Copy the entries from the first line through the line containing "26 дек 2011, 23:16:06", and swap "Ответы" for "Комментарии" while keeping every other line unchanged.

[Items from a data source]

=== Section Start ===

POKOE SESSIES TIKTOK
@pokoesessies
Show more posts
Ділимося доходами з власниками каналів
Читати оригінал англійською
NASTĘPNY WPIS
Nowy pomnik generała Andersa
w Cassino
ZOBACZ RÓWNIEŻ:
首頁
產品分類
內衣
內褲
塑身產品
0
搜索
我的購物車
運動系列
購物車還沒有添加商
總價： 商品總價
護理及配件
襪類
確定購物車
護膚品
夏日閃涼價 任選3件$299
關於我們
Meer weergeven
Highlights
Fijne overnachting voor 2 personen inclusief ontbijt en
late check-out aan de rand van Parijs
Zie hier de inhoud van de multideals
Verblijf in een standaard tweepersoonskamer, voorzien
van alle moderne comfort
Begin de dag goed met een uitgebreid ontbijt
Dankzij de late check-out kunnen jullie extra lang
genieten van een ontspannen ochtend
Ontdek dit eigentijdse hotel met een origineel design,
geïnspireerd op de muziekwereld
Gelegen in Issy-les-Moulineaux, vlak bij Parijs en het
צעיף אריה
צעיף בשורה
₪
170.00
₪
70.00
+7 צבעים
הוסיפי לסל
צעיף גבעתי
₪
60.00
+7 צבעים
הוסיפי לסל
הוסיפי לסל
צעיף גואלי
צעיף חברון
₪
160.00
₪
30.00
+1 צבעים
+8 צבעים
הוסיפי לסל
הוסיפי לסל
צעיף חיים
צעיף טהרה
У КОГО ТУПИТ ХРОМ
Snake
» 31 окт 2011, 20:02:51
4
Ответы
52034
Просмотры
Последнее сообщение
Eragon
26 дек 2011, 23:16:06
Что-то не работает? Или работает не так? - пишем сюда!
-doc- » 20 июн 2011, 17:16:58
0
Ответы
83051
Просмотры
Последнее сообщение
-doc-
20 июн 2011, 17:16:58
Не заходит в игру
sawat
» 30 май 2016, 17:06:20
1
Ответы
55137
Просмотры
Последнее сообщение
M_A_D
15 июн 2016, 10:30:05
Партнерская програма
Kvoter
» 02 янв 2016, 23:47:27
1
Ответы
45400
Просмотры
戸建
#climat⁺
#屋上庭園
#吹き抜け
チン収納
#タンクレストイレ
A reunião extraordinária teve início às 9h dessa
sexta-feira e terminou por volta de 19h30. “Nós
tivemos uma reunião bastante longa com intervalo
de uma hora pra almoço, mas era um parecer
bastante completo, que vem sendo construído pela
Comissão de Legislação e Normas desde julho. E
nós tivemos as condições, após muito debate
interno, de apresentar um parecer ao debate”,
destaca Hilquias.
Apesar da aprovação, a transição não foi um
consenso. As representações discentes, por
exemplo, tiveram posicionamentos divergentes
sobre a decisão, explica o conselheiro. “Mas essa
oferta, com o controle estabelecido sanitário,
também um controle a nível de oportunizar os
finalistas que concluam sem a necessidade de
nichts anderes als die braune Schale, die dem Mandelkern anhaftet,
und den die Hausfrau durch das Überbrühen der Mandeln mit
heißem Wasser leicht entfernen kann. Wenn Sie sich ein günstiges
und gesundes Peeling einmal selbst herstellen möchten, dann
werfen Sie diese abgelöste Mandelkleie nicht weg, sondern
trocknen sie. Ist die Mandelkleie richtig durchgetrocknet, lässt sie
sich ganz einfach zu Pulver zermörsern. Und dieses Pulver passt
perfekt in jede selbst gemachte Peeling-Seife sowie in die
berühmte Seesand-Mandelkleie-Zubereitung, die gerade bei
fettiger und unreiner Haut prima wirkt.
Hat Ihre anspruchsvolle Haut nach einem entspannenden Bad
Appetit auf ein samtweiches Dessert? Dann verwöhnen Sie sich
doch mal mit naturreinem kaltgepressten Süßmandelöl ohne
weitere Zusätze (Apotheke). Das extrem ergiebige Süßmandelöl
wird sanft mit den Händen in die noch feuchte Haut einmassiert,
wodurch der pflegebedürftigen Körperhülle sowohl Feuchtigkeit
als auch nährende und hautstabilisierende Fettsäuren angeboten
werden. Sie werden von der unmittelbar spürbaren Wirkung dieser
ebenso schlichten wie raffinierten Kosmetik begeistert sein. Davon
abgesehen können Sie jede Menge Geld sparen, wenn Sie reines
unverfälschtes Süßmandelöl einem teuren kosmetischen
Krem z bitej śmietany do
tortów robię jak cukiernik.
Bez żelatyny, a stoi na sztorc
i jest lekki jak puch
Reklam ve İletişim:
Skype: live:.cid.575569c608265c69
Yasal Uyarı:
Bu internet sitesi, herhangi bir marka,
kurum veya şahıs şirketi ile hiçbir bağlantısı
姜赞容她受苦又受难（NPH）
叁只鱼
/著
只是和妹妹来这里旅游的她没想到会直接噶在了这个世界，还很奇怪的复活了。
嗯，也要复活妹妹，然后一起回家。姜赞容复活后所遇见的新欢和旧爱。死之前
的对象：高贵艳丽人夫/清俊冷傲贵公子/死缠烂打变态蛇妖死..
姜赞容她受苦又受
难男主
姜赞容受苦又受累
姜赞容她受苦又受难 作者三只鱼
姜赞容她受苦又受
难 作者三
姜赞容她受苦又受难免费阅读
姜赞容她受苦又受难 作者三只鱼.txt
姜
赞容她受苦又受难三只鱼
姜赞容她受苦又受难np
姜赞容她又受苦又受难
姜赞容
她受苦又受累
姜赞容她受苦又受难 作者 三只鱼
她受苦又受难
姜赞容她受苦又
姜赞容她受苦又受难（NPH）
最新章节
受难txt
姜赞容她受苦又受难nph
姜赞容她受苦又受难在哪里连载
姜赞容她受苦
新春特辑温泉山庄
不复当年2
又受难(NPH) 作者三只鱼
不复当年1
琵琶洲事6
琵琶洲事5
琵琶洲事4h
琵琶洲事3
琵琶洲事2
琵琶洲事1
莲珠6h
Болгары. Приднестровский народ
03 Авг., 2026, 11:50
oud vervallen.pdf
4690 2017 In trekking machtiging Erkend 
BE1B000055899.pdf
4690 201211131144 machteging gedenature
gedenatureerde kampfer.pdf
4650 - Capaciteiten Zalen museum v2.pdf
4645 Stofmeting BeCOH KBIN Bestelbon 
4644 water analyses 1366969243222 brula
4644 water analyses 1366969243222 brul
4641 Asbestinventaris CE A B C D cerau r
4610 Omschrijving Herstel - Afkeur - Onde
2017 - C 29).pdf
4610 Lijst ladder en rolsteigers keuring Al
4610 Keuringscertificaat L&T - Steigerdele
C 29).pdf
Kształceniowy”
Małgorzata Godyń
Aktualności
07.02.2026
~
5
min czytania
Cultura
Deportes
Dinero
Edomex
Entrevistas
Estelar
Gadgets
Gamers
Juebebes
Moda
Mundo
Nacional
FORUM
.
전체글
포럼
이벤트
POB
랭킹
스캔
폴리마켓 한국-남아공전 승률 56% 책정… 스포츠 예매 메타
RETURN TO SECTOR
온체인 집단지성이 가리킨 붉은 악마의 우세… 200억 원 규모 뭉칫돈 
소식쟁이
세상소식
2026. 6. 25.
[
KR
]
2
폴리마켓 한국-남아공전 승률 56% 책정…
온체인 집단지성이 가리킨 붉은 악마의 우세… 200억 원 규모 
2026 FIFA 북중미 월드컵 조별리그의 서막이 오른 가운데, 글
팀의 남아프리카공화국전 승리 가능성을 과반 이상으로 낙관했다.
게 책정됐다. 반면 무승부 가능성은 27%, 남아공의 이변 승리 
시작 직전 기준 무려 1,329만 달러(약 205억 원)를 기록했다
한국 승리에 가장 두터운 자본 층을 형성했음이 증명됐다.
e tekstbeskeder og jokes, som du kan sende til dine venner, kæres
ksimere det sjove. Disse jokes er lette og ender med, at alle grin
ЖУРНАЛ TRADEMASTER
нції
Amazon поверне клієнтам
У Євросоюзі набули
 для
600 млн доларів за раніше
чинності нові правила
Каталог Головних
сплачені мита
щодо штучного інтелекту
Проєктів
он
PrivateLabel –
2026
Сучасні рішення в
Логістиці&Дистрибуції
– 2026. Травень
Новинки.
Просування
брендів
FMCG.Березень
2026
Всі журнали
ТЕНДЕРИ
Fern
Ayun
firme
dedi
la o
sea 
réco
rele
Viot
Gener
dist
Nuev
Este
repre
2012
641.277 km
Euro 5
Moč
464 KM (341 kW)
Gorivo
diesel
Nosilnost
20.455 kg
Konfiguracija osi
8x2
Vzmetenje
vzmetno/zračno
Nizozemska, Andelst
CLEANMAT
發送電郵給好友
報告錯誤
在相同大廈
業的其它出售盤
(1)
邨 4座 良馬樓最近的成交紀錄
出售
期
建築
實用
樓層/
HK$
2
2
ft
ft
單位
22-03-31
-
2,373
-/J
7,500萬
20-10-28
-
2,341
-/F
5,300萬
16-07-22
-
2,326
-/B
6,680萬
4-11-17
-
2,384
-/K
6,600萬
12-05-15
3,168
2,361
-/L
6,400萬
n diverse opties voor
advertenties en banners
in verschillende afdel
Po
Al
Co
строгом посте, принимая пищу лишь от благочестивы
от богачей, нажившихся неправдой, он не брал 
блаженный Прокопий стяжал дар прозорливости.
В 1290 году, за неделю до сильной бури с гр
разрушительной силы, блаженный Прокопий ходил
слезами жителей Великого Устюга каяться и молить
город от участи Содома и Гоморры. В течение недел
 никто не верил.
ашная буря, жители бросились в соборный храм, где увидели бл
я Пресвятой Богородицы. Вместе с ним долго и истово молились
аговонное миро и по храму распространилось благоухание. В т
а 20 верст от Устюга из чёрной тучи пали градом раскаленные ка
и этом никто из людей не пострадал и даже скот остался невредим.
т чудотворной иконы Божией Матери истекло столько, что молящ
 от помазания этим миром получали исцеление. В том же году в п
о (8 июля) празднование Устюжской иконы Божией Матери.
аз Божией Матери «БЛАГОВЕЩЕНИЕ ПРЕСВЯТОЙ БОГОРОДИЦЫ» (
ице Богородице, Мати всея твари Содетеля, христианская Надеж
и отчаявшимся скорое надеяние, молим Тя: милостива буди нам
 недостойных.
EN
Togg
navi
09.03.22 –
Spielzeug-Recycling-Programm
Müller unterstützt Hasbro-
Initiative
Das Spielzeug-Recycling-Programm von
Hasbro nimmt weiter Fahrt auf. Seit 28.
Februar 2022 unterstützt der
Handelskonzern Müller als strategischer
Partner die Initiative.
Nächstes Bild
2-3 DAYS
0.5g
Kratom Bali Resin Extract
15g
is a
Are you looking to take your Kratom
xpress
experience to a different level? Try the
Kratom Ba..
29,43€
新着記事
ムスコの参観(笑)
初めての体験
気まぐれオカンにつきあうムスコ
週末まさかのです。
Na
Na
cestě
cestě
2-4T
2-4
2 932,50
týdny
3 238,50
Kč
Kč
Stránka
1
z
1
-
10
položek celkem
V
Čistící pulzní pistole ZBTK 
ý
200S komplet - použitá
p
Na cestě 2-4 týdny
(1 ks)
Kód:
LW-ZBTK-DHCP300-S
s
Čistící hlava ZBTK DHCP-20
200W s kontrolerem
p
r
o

=== Section End ===

Result of this task:
POKOE SESSIES TIKTOK
@pokoesessies
Show more posts
Ділимося доходами з власниками каналів
Читати оригінал англійською
NASTĘPNY WPIS
Nowy pomnik generała Andersa
w Cassino
ZOBACZ RÓWNIEŻ:
首頁
產品分類
內衣
內褲
塑身產品
0
搜索
我的購物車
運動系列
購物車還沒有添加商
總價： 商品總價
護理及配件
襪類
確定購物車
護膚品
夏日閃涼價 任選3件$299
關於我們
Meer weergeven
Highlights
Fijne overnachting voor 2 personen inclusief ontbijt en
late check-out aan de rand van Parijs
Zie hier de inhoud van de multideals
Verblijf in een standaard tweepersoonskamer, voorzien
van alle moderne comfort
Begin de dag goed met een uitgebreid ontbijt
Dankzij de late check-out kunnen jullie extra lang
genieten van een ontspannen ochtend
Ontdek dit eigentijdse hotel met een origineel design,
geïnspireerd op de muziekwereld
Gelegen in Issy-les-Moulineaux, vlak bij Parijs en het
צעיף אריה
צעיף בשורה
₪
170.00
₪
70.00
+7 צבעים
הוסיפי לסל
צעיף גבעתי
₪
60.00
+7 צבעים
הוסיפי לסל
הוסיפי לסל
צעיף גואלי
צעיף חברון
₪
160.00
₪
30.00
+1 צבעים
+8 צבעים
הוסיפי לסל
הוסיפי לסל
צעיף חיים
צעיף טהרה
У КОГО ТУПИТ ХРОМ
Snake
» 31 окт 2011, 20:02:51
4
Комментарии
52034
Просмотры
Последнее сообщение
Eragon
26 дек 2011, 23:16:06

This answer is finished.